The idea of democratic backsliding illuminates a process that’s at work in democracies today: the erosion of formal institutions, which can make it virtually impossible to hold politicians accountable, thereby eroding democracy itself, notes Didi Kuo, the associate director for research and a senior research scholar at Stanford University’s Center on Democracy, Development and the Rule of Law:
Ellen Lust and David Waldner, in a 2015 USAID white paper, described the process of democratic backsliding as comprising “changes that negatively affect competitive elections, liberties, and accountability.” Nancy Bermeo, in a 2016 article in the Journal of Democracy, defines it as a “state-led debilitation or elimination of the political institutions sustaining an existing democracy.”
Together, three books – Sheri Berman’s Democracy and Dictatorship in Europe, Suzanne Mettler and Robert Lieberman’s Four Threats: The Recurring Crises of American Democracy, and Steven Levitsky and Daniel Ziblatt’s How Democracies Die – challenge the assumption that democracy is assured simply because it is extant or longstanding, she writes for American Purpose.

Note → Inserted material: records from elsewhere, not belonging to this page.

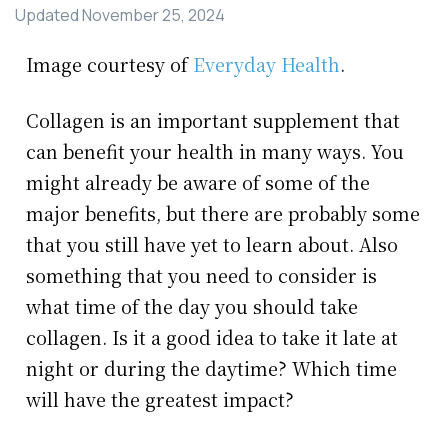
Updated
November 25, 2024
Image courtesy of
Everyday Health
.
Collagen is an important supplement that
can benefit your health in many ways. You
might already be aware of some of the
major benefits, but there are probably some
that you still have yet to learn about. Also
something that you need to consider is
what time of the day you should take
collagen. Is it a good idea to take it late at
night or during the daytime? Which time
will have the greatest impact?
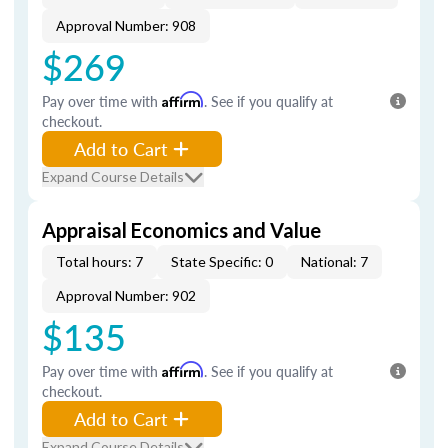
Approval Number: 908
$269
Pay over time with
Affirm
. See if you qualify at
checkout.
Add to Cart
Expand Course Details
Appraisal Economics and Value
Total hours: 7
State Specific: 0
National: 7
Approval Number: 902
$135
Pay over time with
Affirm
. See if you qualify at
checkout.
Add to Cart
Expand Course Details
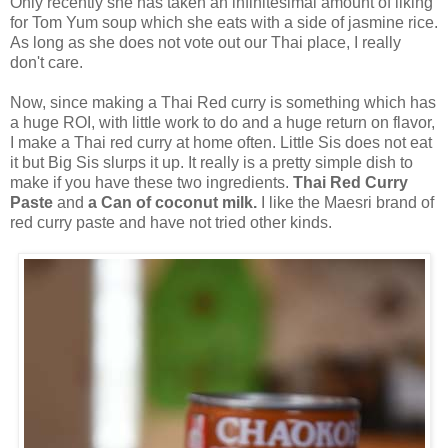
Only recently she has taken an infinitesimal amount of liking
for Tom Yum soup which she eats with a side of jasmine rice.
As long as she does not vote out our Thai place, I really
don't care.
Now, since making a Thai Red curry is something which has
a huge ROI, with little work to do and a huge return on flavor,
I make a Thai red curry at home often. Little Sis does not eat
it but Big Sis slurps it up. It really is a pretty simple dish to
make if you have these two ingredients.
Thai Red Curry
Paste
and
a Can of coconut milk.
I like the Maesri brand of
red curry paste and have not tried other kinds.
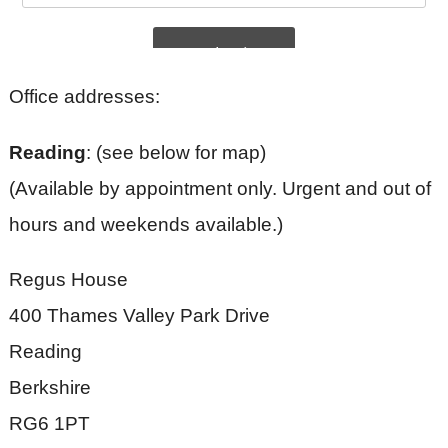
Office addresses:
Reading
: (see below for map)
(Available by appointment only. Urgent and out of
hours and weekends available.)
Regus House
400 Thames Valley Park Drive
Reading
Berkshire
RG6 1PT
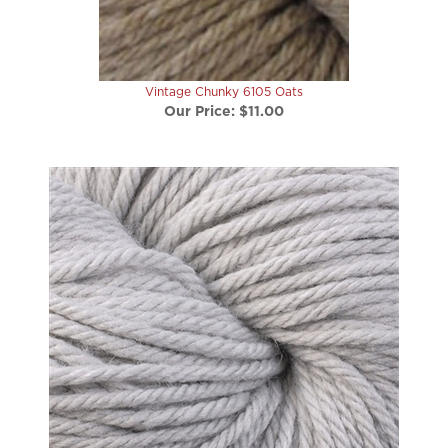
Vintage Chunky 6105 Oats
Our Price:
$11.00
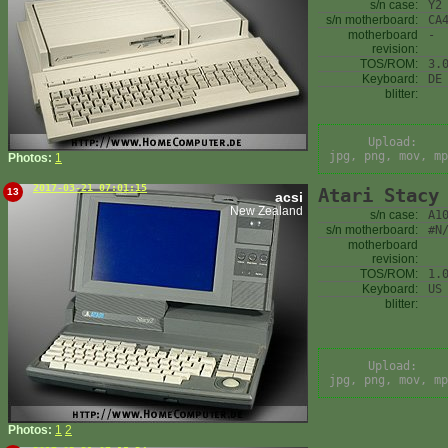
s/n case:
Y2
s/n motherboard:
CA
motherboard
-
revision:
TOS/ROM:
3.
Keyboard:
DE
blitter:
Upload:
jpg, png, mov, mp
Photos:
1
2017-03-21 07:01:15
Atari Stacy
13
acsi
New Zealand
s/n case:
A1
s/n motherboard:
#N
motherboard
revision:
TOS/ROM:
1.
Keyboard:
US
blitter:
Upload:
jpg, png, mov, mp
Photos:
1
2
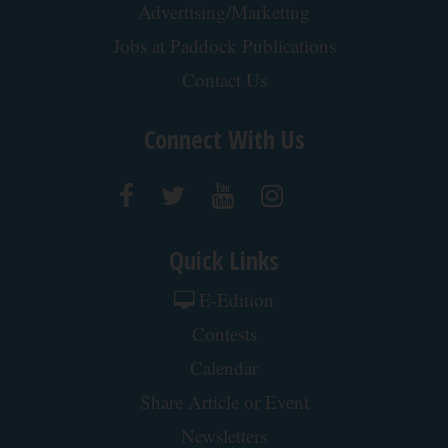
Advertising/Marketing
Jobs at Paddock Publications
Contact Us
Connect With Us
Quick Links
E-Edition
Contests
Calendar
Share Article or Event
Newsletters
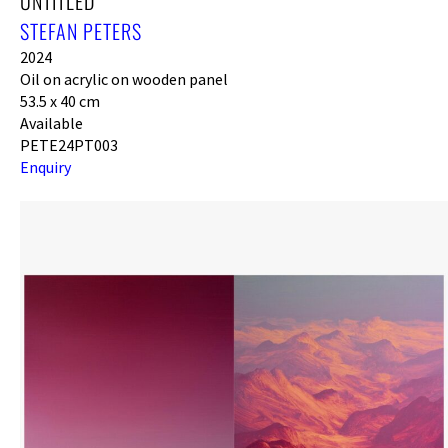
UNTITLED
STEFAN PETERS
2024
Oil on acrylic on wooden panel
53.5 x 40 cm
Available
PETE24PT003
Enquiry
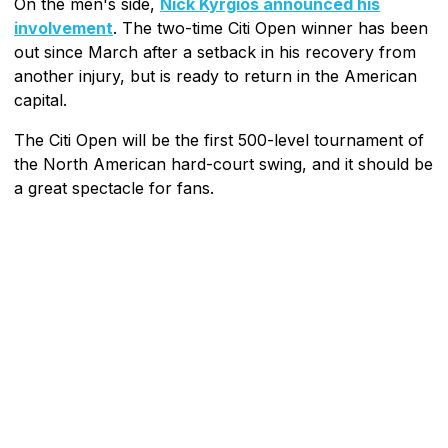
On the men's side,
Nick Kyrgios announced his
involvement
. The two-time Citi Open winner has been
out since March after a setback in his recovery from
another injury, but is ready to return in the American
capital.
The Citi Open will be the first 500-level tournament of
the North American hard-court swing, and it should be
a great spectacle for fans.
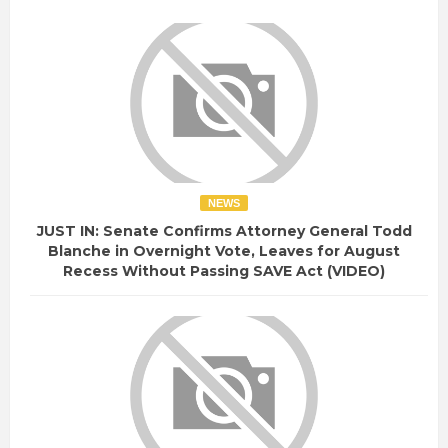
NEWS
JUST IN: Senate Confirms Attorney General Todd
Blanche in Overnight Vote, Leaves for August
Recess Without Passing SAVE Act (VIDEO)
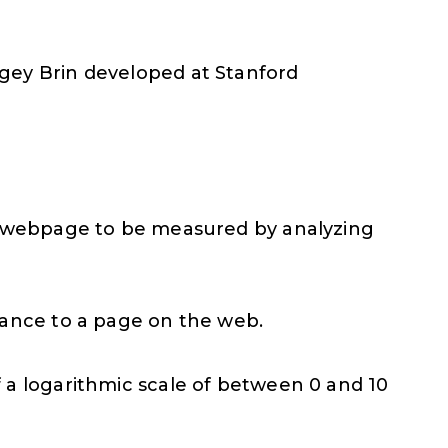
gey Brin developed at Stanford
 a webpage to be measured by analyzing
rtance to a page on the web.
 a logarithmic scale of between 0 and 10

The political conflicts that produced democracy involved struggles for power, control over institutions, and demands for recognition and dignity. But the powerful, even when they cede power, do so in ways that benefit themselves. As a result, democracy is always a precarious compromise, argues Kuo, the author of Clientelism, Capitalism, and Democracy: The Rise of Programmatic Politics in the United States and Britain.